Aber geht’s hier nicht um ein Buch? Warum erzählt der das alles so manisch, mag man sich fragen. Ist wohl was dran, von wegen verhaltensauffällig. – Ja, ist es auch! Denn jahrelange vergebliche Mühen gehen nicht spurlos an einem vorbei. Aber hätte die Gutachterin dieses Buch von Dagmar Elsen gelesen, dann wäre es wohl zu dieser fast bösartigen Verleumdung im professionellen Kleid erst gar nicht gekommen. Denn nicht nur die Gutachterin, sondern auch x‑beliebige andere Leser und Leserinnen würden ohne Mühe verstehen, was es denn mit diesem FAS auf sich hat.
Was Betroffenen wie Angehörigen passiert, wenn sie sich auf der Suche nach Information oder Unterstützung in die Arme helfender Systeme begeben. Sie erfahren auch, dass ein Gläschen doch schaden kann, dass FAS alles andere als ein Phänomen sogenannter sozial schwacher Gruppen ist und dass es nicht die Erziehungsfehler der Eltern sind, sondern eine handfeste hirnorganische Schädigung, die ihre Kinder durch alle Raster fallen lässt. Sie werden nicht mehr einer verbreiteten Meinung folgen, dass FAS sich auswächst, sondern vielmehr behalten, dass Menschen mit FAS meist lebenslange Unterstützung benötigen. Sie staunen vielleicht, was sich alles ohne langes Studium zum Besseren wendet, wenn man bestimmte Eigenarten verstanden hat, aufhört sich selbst Vorwürfe zu machen oder wenigstens die unterschwelligen Enttäuschungen weglässt.

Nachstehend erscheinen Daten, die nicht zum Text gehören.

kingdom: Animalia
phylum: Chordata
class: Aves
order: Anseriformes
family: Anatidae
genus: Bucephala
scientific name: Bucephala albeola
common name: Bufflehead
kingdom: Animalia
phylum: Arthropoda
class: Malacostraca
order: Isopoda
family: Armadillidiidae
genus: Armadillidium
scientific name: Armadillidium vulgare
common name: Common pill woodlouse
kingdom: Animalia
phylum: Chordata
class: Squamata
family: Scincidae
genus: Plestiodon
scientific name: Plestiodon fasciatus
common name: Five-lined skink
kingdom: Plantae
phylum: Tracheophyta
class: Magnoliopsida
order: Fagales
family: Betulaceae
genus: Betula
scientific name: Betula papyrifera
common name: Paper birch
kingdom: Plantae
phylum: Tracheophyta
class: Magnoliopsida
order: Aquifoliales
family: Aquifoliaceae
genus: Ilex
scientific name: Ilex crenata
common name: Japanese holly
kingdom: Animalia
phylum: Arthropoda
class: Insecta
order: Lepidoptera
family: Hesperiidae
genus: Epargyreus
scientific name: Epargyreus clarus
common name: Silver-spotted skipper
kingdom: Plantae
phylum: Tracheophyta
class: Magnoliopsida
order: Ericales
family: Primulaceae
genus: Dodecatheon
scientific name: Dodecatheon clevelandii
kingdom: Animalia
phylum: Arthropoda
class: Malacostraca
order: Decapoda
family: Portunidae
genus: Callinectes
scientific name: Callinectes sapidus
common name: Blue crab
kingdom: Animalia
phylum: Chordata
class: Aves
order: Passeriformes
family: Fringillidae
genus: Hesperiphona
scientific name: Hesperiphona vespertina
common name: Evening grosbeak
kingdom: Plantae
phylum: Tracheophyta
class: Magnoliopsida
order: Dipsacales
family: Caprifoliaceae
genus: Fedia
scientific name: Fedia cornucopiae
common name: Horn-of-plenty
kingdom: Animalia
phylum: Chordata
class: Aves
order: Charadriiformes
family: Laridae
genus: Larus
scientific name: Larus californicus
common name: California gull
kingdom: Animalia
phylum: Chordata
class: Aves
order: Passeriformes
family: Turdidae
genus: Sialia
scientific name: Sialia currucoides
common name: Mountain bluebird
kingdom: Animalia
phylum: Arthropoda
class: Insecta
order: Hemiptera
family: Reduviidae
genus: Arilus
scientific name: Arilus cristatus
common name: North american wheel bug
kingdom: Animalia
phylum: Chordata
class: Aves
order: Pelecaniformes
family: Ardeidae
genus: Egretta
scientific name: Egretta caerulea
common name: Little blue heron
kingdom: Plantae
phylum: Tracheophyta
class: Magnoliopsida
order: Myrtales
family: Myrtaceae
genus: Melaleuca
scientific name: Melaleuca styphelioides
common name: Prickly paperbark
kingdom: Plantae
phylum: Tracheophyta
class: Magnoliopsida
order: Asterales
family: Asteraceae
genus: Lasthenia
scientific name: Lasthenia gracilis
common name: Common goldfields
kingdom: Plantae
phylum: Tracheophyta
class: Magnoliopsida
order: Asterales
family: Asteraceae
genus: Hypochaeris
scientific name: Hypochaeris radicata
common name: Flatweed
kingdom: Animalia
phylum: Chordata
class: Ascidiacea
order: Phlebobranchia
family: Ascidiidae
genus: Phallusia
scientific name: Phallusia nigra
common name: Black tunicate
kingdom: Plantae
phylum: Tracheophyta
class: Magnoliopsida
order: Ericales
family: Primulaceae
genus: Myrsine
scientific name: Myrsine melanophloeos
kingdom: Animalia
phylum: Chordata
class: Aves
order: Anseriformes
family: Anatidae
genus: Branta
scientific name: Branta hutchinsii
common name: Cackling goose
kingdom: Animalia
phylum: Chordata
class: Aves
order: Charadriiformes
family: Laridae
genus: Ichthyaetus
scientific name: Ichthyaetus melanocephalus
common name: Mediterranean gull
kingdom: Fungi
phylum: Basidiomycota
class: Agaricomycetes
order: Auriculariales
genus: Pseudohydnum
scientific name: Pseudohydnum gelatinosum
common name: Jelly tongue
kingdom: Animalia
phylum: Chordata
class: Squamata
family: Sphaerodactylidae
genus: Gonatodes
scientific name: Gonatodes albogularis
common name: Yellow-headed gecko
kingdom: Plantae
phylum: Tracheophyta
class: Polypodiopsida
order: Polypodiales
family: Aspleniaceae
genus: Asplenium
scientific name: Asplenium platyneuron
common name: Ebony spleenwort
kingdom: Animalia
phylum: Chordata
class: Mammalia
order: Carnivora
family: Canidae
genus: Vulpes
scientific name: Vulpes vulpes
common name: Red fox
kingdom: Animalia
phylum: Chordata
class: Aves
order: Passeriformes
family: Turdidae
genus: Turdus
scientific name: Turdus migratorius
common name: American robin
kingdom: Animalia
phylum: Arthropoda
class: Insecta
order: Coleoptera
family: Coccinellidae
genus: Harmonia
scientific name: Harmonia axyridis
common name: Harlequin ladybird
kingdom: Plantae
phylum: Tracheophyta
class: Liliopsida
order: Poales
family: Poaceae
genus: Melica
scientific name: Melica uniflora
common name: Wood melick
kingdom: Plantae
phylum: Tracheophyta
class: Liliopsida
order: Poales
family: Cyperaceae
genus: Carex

Ich würde sogar sagen, dass dieses Buch es schafft, möglicherweise voreingenommene Leser und Leserinnen an ein Thema heranzuführen, gegen das es viele unbewusste Widerstände gibt. Denn Alkohol wird ja allgemein nicht wirklich als Droge gesehen, er wird eher vielfach unterschätzt, der eigene Konsum wird heruntergespielt. Die leckeren Tröpfchen sollen wirklich dermaßen umfassende Schäden bewirken? Wird hier nicht wieder eine neue Sau durch das Dorf der Spaßverderber getrieben? All diese möglichen Reflexe lässt die Art der Präsentation und der Ton der Schilderungen in diesem Buch gar nicht erst aufkommen. Man kann es also jedem und jeder in die Hand drücken. Es wird keine Rückmeldungen geben, was man den da jemand zugemutet hätte. Es eignet sich also bestens dazu, es weiter zu verschenken.